VFP Instruction Execution
ARM DDI 0301H
Copyright © 2004-2009 ARM Limited. All rights reserved.
21-5
ID012310
Non-Confidential, Unrestricted Access
21.4
Forwarding
In general, any forwarding operation reduces the stall time of a dependent instruction by one
cycle. The VFP11 coprocessor forwards data from load instructions to CDP instructions and
from CDP instructions to CDP instructions.
The VFP11 coprocessor does not forward in the following cases:
•
from an instruction that produces integer data
•
to a store instruction, FST, FSTM, MRC, or MRRC
•
to an instruction of different precision.
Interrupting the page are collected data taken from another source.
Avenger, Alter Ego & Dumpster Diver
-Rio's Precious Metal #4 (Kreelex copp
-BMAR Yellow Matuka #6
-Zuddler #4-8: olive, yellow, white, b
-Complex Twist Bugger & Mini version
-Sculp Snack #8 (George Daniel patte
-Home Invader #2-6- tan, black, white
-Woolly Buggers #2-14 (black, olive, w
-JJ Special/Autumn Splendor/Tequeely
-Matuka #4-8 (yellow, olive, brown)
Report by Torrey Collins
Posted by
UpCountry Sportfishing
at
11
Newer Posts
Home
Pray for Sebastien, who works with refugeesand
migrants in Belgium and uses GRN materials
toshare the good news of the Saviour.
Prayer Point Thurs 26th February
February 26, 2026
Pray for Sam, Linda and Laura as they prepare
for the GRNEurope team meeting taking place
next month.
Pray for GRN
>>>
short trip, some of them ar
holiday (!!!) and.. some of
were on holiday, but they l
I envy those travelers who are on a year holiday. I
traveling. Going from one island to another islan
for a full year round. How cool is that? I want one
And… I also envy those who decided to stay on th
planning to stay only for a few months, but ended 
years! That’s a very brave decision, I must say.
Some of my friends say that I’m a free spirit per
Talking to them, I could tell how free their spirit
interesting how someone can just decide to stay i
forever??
In the examples that follow, the stall counts given are based on two data transfer assumptions:
•
accesses by load operations result in cache hits and are able to deliver one or two data
words per cycle
•
store operations write directly to the write buffer or cache and can transfer one or two data
words per cycle.
When these assumptions are valid, the VFP11 coprocessor operates at its highest performance.
When these assumptions are not valid, load and store operations are affected by the delay
required to access data. Example 21-1, Example 21-2 and Example 21-3 illustrate the
capabilities of the VFP11 coprocessor in ideal conditions.
In Example 21-1, the second FADDS instruction depends on the result of the first FADDS
instruction. The result of the first FADDS instruction is forwarded, reducing the stall from eight
cycles to seven cycles.
Example 21-1 Data forwarded to dependent instruction
FADDS S1, S2, S3
FADDS S8, S9, S1
In Example 21-2, there is no data forwarding of the double-precision FMULD data in D2 to the
single-precision FADDS data in S5, even though S5 is the upper half of D2.
Example 21-2 Mixed-precision data not forwarded
FMULD D2, D0, D1
FADDS S12, S13, S5
In Example 21-3, the double-precision FSTD stalls for eight cycles until the result of the
FMULD is written to the register file. No forwarding is done from the FMULD to the store
instruction.
Example 21-3 Data not forwarded to store instruction
FMULD D1, D2, D3
FSTD D1, [Rx]